“This is Vibhishan from Adipurush. After getting Ravan killed, he will head on to Cyber hub Gurgaon where he works at a social media agency”, reads the caption accompanying a still from Adipurush which shows actor Siddhant Karnick sporting a buzzcut and a well-groomed beard. He looks like he walked out of GQ magazine cover in a film that is supposedly set in the Satyug.
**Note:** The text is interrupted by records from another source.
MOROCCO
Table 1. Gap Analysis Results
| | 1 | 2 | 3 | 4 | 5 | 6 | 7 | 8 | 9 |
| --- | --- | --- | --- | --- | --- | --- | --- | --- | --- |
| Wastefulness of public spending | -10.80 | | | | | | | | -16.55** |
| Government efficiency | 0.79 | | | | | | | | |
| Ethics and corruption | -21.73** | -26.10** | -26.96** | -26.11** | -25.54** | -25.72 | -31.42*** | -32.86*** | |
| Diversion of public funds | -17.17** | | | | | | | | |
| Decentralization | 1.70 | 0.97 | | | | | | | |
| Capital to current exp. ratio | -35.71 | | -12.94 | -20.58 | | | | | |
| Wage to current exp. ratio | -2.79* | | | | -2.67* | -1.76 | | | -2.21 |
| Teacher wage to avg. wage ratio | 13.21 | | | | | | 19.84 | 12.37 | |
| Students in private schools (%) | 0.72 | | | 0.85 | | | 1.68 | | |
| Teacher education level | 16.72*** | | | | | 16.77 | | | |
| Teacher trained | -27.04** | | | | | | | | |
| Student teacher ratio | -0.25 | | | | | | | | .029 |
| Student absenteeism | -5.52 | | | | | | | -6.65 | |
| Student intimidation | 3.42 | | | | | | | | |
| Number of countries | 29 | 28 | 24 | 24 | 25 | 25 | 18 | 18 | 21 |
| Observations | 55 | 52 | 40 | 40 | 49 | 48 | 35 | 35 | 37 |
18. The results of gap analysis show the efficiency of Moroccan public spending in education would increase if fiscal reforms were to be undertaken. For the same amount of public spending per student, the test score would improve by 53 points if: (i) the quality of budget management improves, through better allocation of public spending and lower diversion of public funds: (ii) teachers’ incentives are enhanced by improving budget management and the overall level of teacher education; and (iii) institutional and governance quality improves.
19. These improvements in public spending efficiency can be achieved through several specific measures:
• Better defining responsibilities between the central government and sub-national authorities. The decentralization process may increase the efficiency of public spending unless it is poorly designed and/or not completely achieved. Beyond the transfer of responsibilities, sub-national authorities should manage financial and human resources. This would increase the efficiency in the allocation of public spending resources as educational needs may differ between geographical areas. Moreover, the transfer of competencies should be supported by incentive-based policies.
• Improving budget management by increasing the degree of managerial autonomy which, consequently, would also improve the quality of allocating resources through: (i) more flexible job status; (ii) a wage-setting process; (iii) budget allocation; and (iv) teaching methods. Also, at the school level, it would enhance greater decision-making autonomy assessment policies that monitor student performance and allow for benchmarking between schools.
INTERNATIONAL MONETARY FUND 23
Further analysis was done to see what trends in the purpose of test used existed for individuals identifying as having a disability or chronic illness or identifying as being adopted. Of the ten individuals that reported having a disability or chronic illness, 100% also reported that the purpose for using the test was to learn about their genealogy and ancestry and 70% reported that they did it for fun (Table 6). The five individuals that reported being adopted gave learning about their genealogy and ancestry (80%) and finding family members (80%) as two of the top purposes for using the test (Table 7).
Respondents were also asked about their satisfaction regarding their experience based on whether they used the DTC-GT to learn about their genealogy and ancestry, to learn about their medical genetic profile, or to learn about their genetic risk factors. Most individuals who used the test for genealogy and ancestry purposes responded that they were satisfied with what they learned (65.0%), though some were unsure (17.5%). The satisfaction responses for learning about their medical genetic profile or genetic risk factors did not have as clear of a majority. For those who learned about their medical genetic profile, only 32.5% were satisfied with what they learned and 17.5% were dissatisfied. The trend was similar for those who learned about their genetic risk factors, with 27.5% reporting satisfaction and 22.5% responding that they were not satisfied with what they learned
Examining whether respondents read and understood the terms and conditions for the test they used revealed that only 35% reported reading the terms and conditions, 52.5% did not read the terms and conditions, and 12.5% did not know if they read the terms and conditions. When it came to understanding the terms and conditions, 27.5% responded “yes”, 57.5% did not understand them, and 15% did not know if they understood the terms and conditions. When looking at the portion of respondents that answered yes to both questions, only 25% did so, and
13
But that is the least of Adipurush’s concerns.
Around 11 am, videos from the screening surfaced showing the Hindu deities' mouth dialogues like “Teri bua ka bagecha hai kya jo hawa khane chala aaya" (Is it your aunt’s garden that you’ve come to take a stroll)? and “Kapda tere baap ka… tel tere baap ka… Aag tere baap ki…Toh jalegi bhi tere baap ki." (The cloth belongs to your father, so do the oil and cloth, so your father butt will burn). The last line was said by Hindu god Hanuman. In another scene, a mythological character says, “Jo humari behno ko haath lagaayenge, unki Lanka laga denge.” Naturally, these dialogues upset Hindus.
Legal trouble and toxic fandom
Around 4 pm, a video which showed Prabhas fans beating up a man who called Adipurush a ‘bad film’ surfaced. The man said “In Baahubali, he was like a king and there was royalty. Seeing the royalty in that, they took him for this role. Om Raut did not show Prabhas properly.” Before he could finish, the crowd pounced on him. Meanwhile, Twitter exploded with divisive reviews. While some defended Om Raut, others were furious after watching the film. In no time, dialogue writer Manoj Muntashir was top trend of Twitter for obvious reasons.
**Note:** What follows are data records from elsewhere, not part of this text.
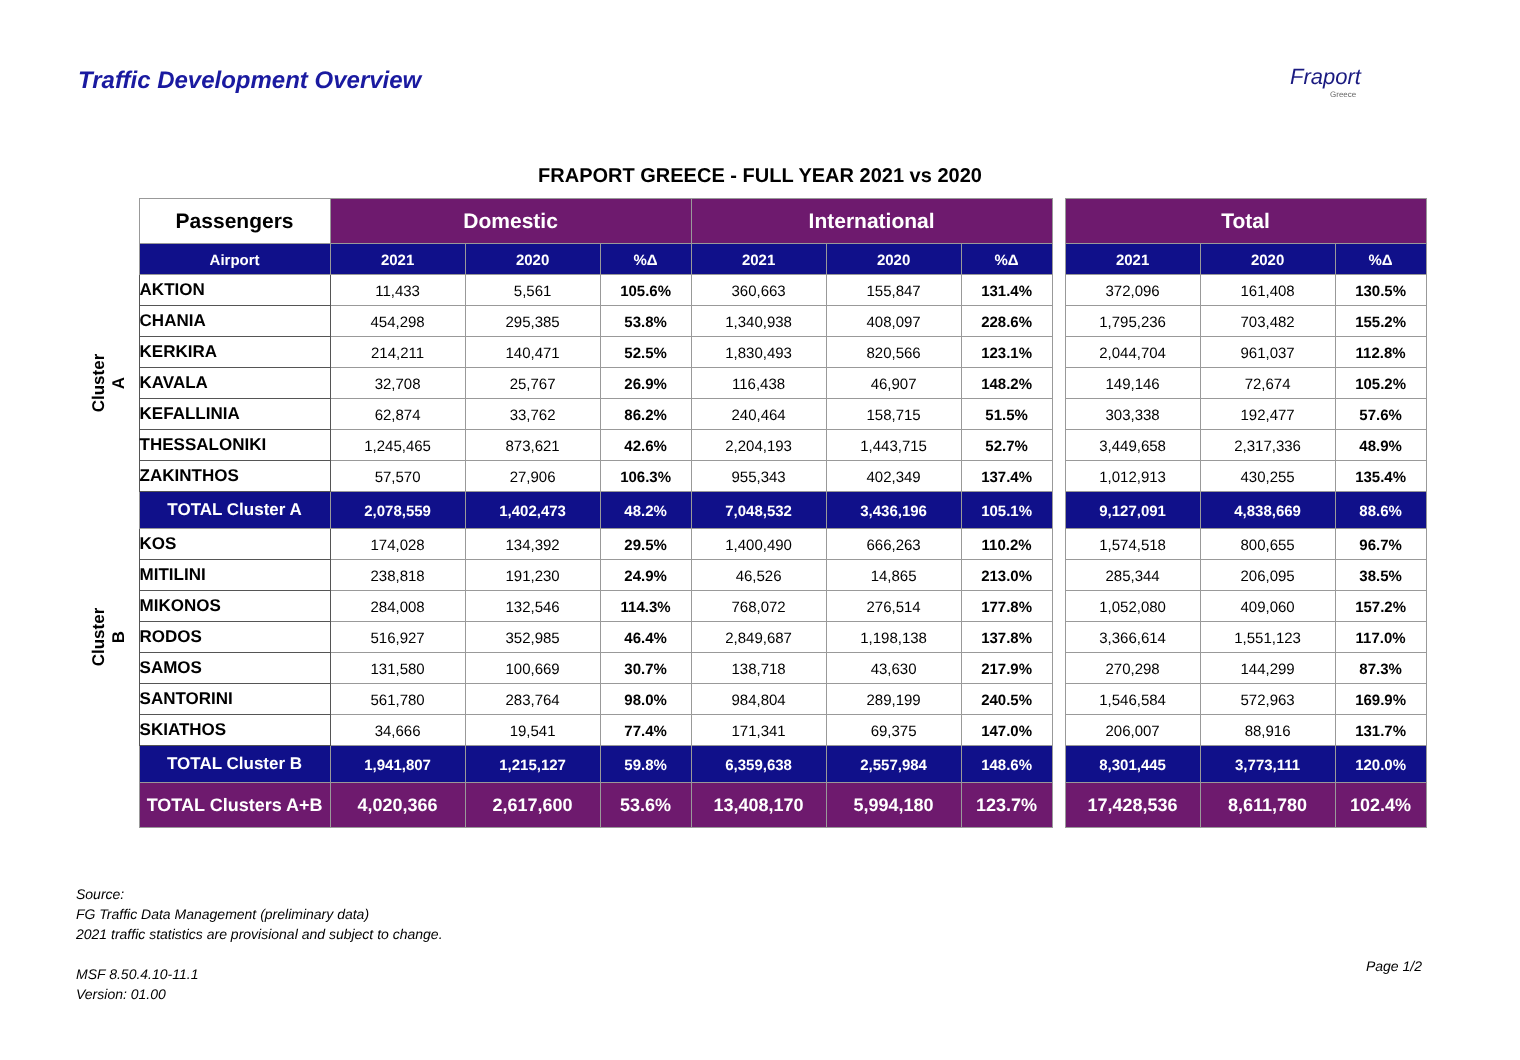Traffic Development Overview Fraport
Greece
FRAPORT GREECE - FULL YEAR 2021 vs 2020
| | Passengers | Domestic | | | International | | | | Total | | |
| | Airport | 2021 | 2020 | %Δ | 2021 | 2020 | %Δ | | 2021 | 2020 | %Δ |
| Cluster A | AKTION | 11,433 | 5,561 | 105.6% | 360,663 | 155,847 | 131.4% | | 372,096 | 161,408 | 130.5% |
| | CHANIA | 454,298 | 295,385 | 53.8% | 1,340,938 | 408,097 | 228.6% | | 1,795,236 | 703,482 | 155.2% |
| | KERKIRA | 214,211 | 140,471 | 52.5% | 1,830,493 | 820,566 | 123.1% | | 2,044,704 | 961,037 | 112.8% |
| | KAVALA | 32,708 | 25,767 | 26.9% | 116,438 | 46,907 | 148.2% | | 149,146 | 72,674 | 105.2% |
| | KEFALLINIA | 62,874 | 33,762 | 86.2% | 240,464 | 158,715 | 51.5% | | 303,338 | 192,477 | 57.6% |
| | THESSALONIKI | 1,245,465 | 873,621 | 42.6% | 2,204,193 | 1,443,715 | 52.7% | | 3,449,658 | 2,317,336 | 48.9% |
| | ZAKINTHOS | 57,570 | 27,906 | 106.3% | 955,343 | 402,349 | 137.4% | | 1,012,913 | 430,255 | 135.4% |
| | TOTAL Cluster A | 2,078,559 | 1,402,473 | 48.2% | 7,048,532 | 3,436,196 | 105.1% | | 9,127,091 | 4,838,669 | 88.6% |
| Cluster B | KOS | 174,028 | 134,392 | 29.5% | 1,400,490 | 666,263 | 110.2% | | 1,574,518 | 800,655 | 96.7% |
| | MITILINI | 238,818 | 191,230 | 24.9% | 46,526 | 14,865 | 213.0% | | 285,344 | 206,095 | 38.5% |
| | MIKONOS | 284,008 | 132,546 | 114.3% | 768,072 | 276,514 | 177.8% | | 1,052,080 | 409,060 | 157.2% |
| | RODOS | 516,927 | 352,985 | 46.4% | 2,849,687 | 1,198,138 | 137.8% | | 3,366,614 | 1,551,123 | 117.0% |
| | SAMOS | 131,580 | 100,669 | 30.7% | 138,718 | 43,630 | 217.9% | | 270,298 | 144,299 | 87.3% |
| | SANTORINI | 561,780 | 283,764 | 98.0% | 984,804 | 289,199 | 240.5% | | 1,546,584 | 572,963 | 169.9% |
| | SKIATHOS | 34,666 | 19,541 | 77.4% | 171,341 | 69,375 | 147.0% | | 206,007 | 88,916 | 131.7% |
| | TOTAL Cluster B | 1,941,807 | 1,215,127 | 59.8% | 6,359,638 | 2,557,984 | 148.6% | | 8,301,445 | 3,773,111 | 120.0% |
| | TOTAL Clusters A+B | 4,020,366 | 2,617,600 | 53.6% | 13,408,170 | 5,994,180 | 123.7% | | 17,428,536 | 8,611,780 | 102.4% |
Source:
FG Traffic Data Management (preliminary data)
2021 traffic statistics are provisional and subject to change.
MSF 8.50.4.10-11.1
Version: 01.00
Page 1/2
That is when things got serious — around 6 pm on June 16 when the evening shows began, Hindu Sena filed a writ petition in Delhi High Court against Adipurush makers for depicting the “religious leaders/ characters/ figures in an inaccurate and inappropriate manner”. They demanded a ban on screening the film.
Crackdown on negative reviews
Late in the night, T-Series began a crackdown on negative reviews on Twitter. Reviews that had images or videos from the screening were blocked on grounds of copyright. As of now, the tweets where Prabhas (who plays Ram/Raghava) is seen wearing leather shoes have disappeared from Twitter. Most show “media disabled on copyright grounds”. This surely warrants a question on just how sensitive filmmakers and directors are to criticism and how well-oiled PR machinery plays a key role in silencing critics who exercise their right to freedom of expression to critique a work of art (assuming Adipurush can be called ‘art’).
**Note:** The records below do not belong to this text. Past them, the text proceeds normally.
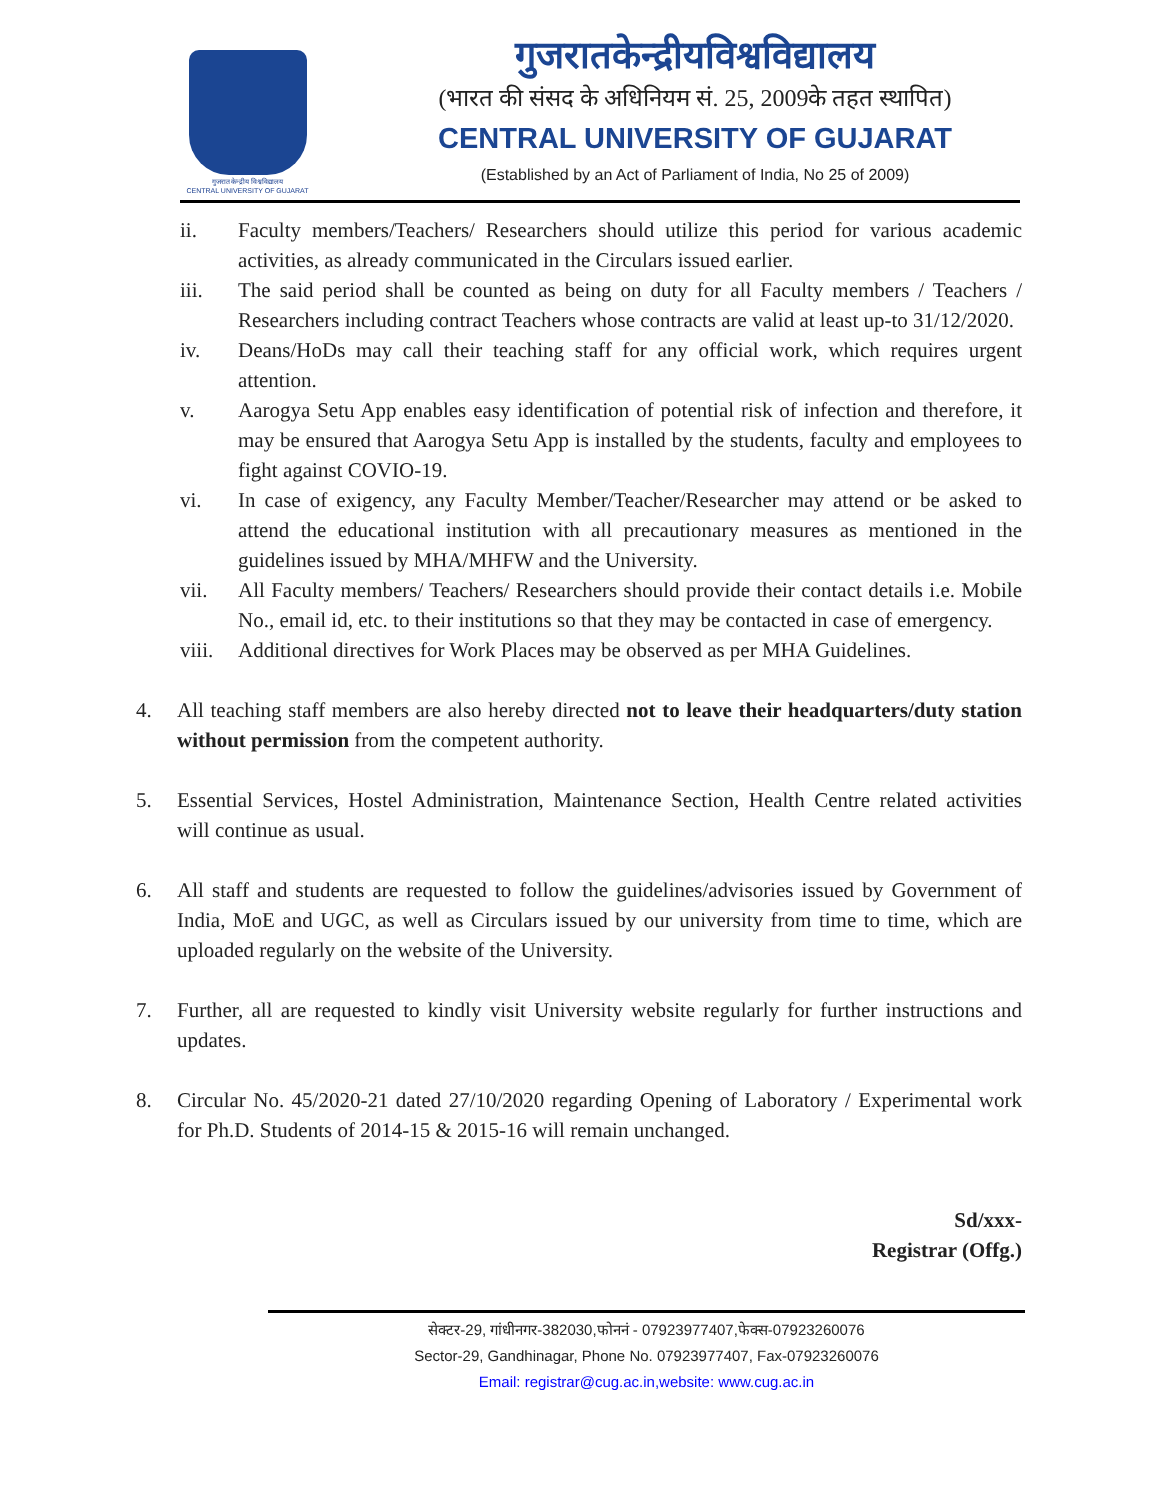गुजरात केन्द्रीय विश्वविद्यालय
CENTRAL UNIVERSITY OF GUJARAT
गुजरातकेन्द्रीयविश्वविद्यालय
(भारत की संसद के अधिनियम सं. 25, 2009के तहत स्थापित)
CENTRAL UNIVERSITY OF GUJARAT
(Established by an Act of Parliament of India, No 25 of 2009)
ii. Faculty members/Teachers/ Researchers should utilize this period for various academic activities, as already communicated in the Circulars issued earlier.
iii. The said period shall be counted as being on duty for all Faculty members / Teachers / Researchers including contract Teachers whose contracts are valid at least up-to 31/12/2020.
iv. Deans/HoDs may call their teaching staff for any official work, which requires urgent attention.
v. Aarogya Setu App enables easy identification of potential risk of infection and therefore, it may be ensured that Aarogya Setu App is installed by the students, faculty and employees to fight against COVIO-19.
vi. In case of exigency, any Faculty Member/Teacher/Researcher may attend or be asked to attend the educational institution with all precautionary measures as mentioned in the guidelines issued by MHA/MHFW and the University.
vii. All Faculty members/ Teachers/ Researchers should provide their contact details i.e. Mobile No., email id, etc. to their institutions so that they may be contacted in case of emergency.
viii. Additional directives for Work Places may be observed as per MHA Guidelines.
4. All teaching staff members are also hereby directed not to leave their headquarters/duty station without permission from the competent authority.
5. Essential Services, Hostel Administration, Maintenance Section, Health Centre related activities will continue as usual.
6. All staff and students are requested to follow the guidelines/advisories issued by Government of India, MoE and UGC, as well as Circulars issued by our university from time to time, which are uploaded regularly on the website of the University.
7. Further, all are requested to kindly visit University website regularly for further instructions and updates.
8. Circular No. 45/2020-21 dated 27/10/2020 regarding Opening of Laboratory / Experimental work for Ph.D. Students of 2014-15 & 2015-16 will remain unchanged.
Sd/xxx-
Registrar (Offg.)
सेक्टर-29, गांधीनगर-382030,फोननं - 07923977407,फेक्स-07923260076
Sector-29, Gandhinagar, Phone No. 07923977407, Fax-07923260076
Email: registrar@cug.ac.in,website: www.cug.ac.in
Given the #BoycottBollywood hashtag and hounding of film reviewers, film criticism is anyway breathing its last in India. Must filmmakers also silence honest critique of film on artistic grounds? Only so much PR can mitigate a disaster like Adipurush. Why resort to copyright striking, or worse, suspending Twitter accounts giving genuine reviews of a film which has failed to impress even its target audience? Even the creators of Doordarshan’s (Ramanand Sagar’s) Ramayan are less than impressed with Om Raut’s cinema, calling the film’s dialogue ‘tapori’ and ‘chhapri’ (pedestrian).
For now, Adipurush’s opening weekend continues to unfold like a Nolan mystery. No one knows who Prabhas’s fans might attack or if the film will get banned, after all. But amid the meme fests, VFX trolling and roasting, it is film criticism that is dying at the altar of toxic fandom and PR battles.
Adipurush is now playing in theaters.